Collected data

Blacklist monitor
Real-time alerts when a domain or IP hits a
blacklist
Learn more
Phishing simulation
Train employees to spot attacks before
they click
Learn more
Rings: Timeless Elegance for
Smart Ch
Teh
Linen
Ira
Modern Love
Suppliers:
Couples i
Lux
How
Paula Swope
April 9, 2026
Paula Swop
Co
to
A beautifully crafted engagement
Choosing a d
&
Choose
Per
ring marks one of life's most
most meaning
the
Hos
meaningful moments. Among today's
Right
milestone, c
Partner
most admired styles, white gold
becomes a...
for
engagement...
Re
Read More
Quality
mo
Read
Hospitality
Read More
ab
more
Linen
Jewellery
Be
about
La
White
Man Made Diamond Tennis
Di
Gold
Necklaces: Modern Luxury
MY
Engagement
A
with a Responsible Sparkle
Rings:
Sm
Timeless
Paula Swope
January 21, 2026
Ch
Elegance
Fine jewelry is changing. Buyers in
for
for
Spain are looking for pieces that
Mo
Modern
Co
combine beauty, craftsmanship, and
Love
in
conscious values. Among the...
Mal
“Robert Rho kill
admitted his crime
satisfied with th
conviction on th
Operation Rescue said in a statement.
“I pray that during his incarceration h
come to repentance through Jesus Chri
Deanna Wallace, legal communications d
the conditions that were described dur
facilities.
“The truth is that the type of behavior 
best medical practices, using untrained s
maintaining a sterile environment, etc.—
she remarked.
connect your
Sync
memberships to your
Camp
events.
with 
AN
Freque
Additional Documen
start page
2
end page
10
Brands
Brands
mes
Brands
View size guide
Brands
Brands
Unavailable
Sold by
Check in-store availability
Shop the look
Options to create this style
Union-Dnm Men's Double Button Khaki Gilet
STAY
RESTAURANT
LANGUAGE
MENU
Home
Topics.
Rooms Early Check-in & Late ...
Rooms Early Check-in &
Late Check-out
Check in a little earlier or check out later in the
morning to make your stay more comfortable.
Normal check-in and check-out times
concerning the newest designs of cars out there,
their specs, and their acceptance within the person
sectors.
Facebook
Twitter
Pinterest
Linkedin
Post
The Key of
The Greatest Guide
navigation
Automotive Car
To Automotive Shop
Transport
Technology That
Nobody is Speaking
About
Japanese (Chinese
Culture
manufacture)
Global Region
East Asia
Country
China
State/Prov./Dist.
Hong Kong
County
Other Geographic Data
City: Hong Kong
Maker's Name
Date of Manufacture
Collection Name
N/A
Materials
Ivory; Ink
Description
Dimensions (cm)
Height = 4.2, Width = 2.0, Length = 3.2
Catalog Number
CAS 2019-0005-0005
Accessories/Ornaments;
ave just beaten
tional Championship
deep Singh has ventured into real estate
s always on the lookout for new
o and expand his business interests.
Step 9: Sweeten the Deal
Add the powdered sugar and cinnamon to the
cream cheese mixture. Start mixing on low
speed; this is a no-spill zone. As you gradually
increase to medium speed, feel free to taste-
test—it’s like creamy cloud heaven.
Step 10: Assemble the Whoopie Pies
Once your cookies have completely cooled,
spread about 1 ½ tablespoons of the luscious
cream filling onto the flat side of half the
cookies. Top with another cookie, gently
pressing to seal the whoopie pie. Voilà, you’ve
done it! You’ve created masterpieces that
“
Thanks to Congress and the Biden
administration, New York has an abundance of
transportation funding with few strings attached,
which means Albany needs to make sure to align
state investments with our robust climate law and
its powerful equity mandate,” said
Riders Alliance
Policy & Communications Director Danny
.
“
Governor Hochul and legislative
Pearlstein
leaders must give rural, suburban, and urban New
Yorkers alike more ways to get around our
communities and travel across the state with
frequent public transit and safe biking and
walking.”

=== WHAT YOU HAVE TO DO ===
Write the data back out verbatim.

=== RESPONSE TO THE EXERCISE ===
Blacklist monitor
Real-time alerts when a domain or IP hits a
blacklist
Learn more
Phishing simulation
Train employees to spot attacks before
they click
Learn more
Rings: Timeless Elegance for
Smart Ch
Teh
Linen
Ira
Modern Love
Suppliers:
Couples i
Lux
How
Paula Swope
April 9, 2026
Paula Swop
Co
to
A beautifully crafted engagement
Choosing a d
&
Choose
Per
ring marks one of life's most
most meaning
the
Hos
meaningful moments. Among today's
Right
milestone, c
Partner
most admired styles, white gold
becomes a...
for
engagement...
Re
Read More
Quality
mo
Read
Hospitality
Read More
ab
more
Linen
Jewellery
Be
about
La
White
Man Made Diamond Tennis
Di
Gold
Necklaces: Modern Luxury
MY
Engagement
A
with a Responsible Sparkle
Rings:
Sm
Timeless
Paula Swope
January 21, 2026
Ch
Elegance
Fine jewelry is changing. Buyers in
for
for
Spain are looking for pieces that
Mo
Modern
Co
combine beauty, craftsmanship, and
Love
in
conscious values. Among the...
Mal
“Robert Rho kill
admitted his crime
satisfied with th
conviction on th
Operation Rescue said in a statement.
“I pray that during his incarceration h
come to repentance through Jesus Chri
Deanna Wallace, legal communications d
the conditions that were described dur
facilities.
“The truth is that the type of behavior 
best medical practices, using untrained s
maintaining a sterile environment, etc.—
she remarked.
connect your
Sync
memberships to your
Camp
events.
with 
AN
Freque
Additional Documen
start page
2
end page
10
Brands
Brands
mes
Brands
View size guide
Brands
Brands
Unavailable
Sold by
Check in-store availability
Shop the look
Options to create this style
Union-Dnm Men's Double Button Khaki Gilet
STAY
RESTAURANT
LANGUAGE
MENU
Home
Topics.
Rooms Early Check-in & Late ...
Rooms Early Check-in &
Late Check-out
Check in a little earlier or check out later in the
morning to make your stay more comfortable.
Normal check-in and check-out times
concerning the newest designs of cars out there,
their specs, and their acceptance within the person
sectors.
Facebook
Twitter
Pinterest
Linkedin
Post
The Key of
The Greatest Guide
navigation
Automotive Car
To Automotive Shop
Transport
Technology That
Nobody is Speaking
About
Japanese (Chinese
Culture
manufacture)
Global Region
East Asia
Country
China
State/Prov./Dist.
Hong Kong
County
Other Geographic Data
City: Hong Kong
Maker's Name
Date of Manufacture
Collection Name
N/A
Materials
Ivory; Ink
Description
Dimensions (cm)
Height = 4.2, Width = 2.0, Length = 3.2
Catalog Number
CAS 2019-0005-0005
Accessories/Ornaments;
ave just beaten
tional Championship
deep Singh has ventured into real estate
s always on the lookout for new
o and expand his business interests.
Step 9: Sweeten the Deal
Add the powdered sugar and cinnamon to the
cream cheese mixture. Start mixing on low
speed; this is a no-spill zone. As you gradually
increase to medium speed, feel free to taste-
test—it’s like creamy cloud heaven.
Step 10: Assemble the Whoopie Pies
Once your cookies have completely cooled,
spread about 1 ½ tablespoons of the luscious
cream filling onto the flat side of half the
cookies. Top with another cookie, gently
pressing to seal the whoopie pie. Voilà, you’ve
done it! You’ve created masterpieces that
“
Thanks to Congress and the Biden
administration, New York has an abundance of
transportation funding with few strings attached,
which means Albany needs to make sure to align
state investments with our robust climate law and
its powerful equity mandate,” said
Riders Alliance
Policy & Communications Director Danny
.
“
Governor Hochul and legislative
Pearlstein
leaders must give rural, suburban, and urban New
Yorkers alike more ways to get around our
communities and travel across the state with
frequent public transit and safe biking and
walking.”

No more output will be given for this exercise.